▶ [REQUIRED ACTION]:
Edit the items below by swapping every "Kč" for "CZK" and keeping everything else the same. Leave the pictures out of your answer.

▶ [Collection entries]:
★ ★ ★ ★ ★
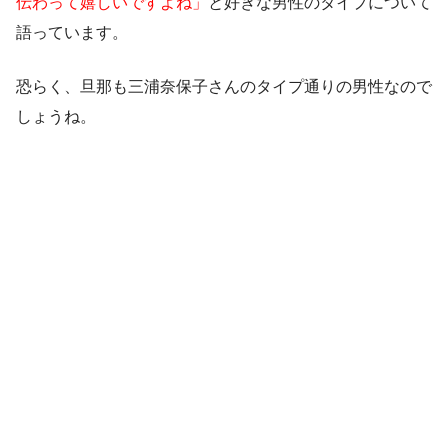
伝わって嬉しいですよね」
と好きな男性のタイプについて
語っています。
恐らく、旦那も三浦奈保子さんのタイプ通りの男性なので
しょうね。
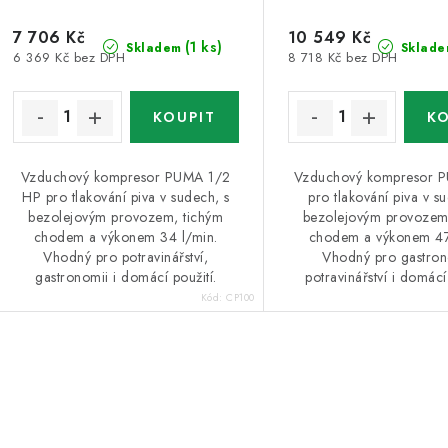
o
d
7 706 Kč
10 549 Kč
d
u
(1 ks)
Skladem
Sklade
6 369 Kč bez DPH
8 718 Kč bez DPH
u
k
k
t
ů
Vzduchový kompresor PUMA 1/2
Vzduchový kompresor 
ů
HP pro tlakování piva v sudech, s
pro tlakování piva v s
bezolejovým provozem, tichým
bezolejovým provozem
chodem a výkonem 34 l/min.
chodem a výkonem 47
Vhodný pro potravinářství,
Vhodný pro gastron
gastronomii i domácí použití.
potravinářství i domácí 
Kód:
CP100
O
v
★ ★ ★ ★ ★
▶ [ANSWER BOX]:
伝わって嬉しいですよね」
と好きな男性のタイプについて
語っています。
恐らく、旦那も三浦奈保子さんのタイプ通りの男性なので
しょうね。
o
d
7 706 CZK
10 549 CZK
d
u
(1 ks)
Skladem
Sklade
6 369 CZK bez DPH
8 718 CZK bez DPH
u
k
k
t
ů
Vzduchový kompresor PUMA 1/2
Vzduchový kompresor 
ů
HP pro tlakování piva v sudech, s
pro tlakování piva v s
bezolejovým provozem, tichým
bezolejovým provozem
chodem a výkonem 34 l/min.
chodem a výkonem 47
Vhodný pro potravinářství,
Vhodný pro gastron
gastronomii i domácí použití.
potravinářství i domácí 
Kód:
CP100
O
v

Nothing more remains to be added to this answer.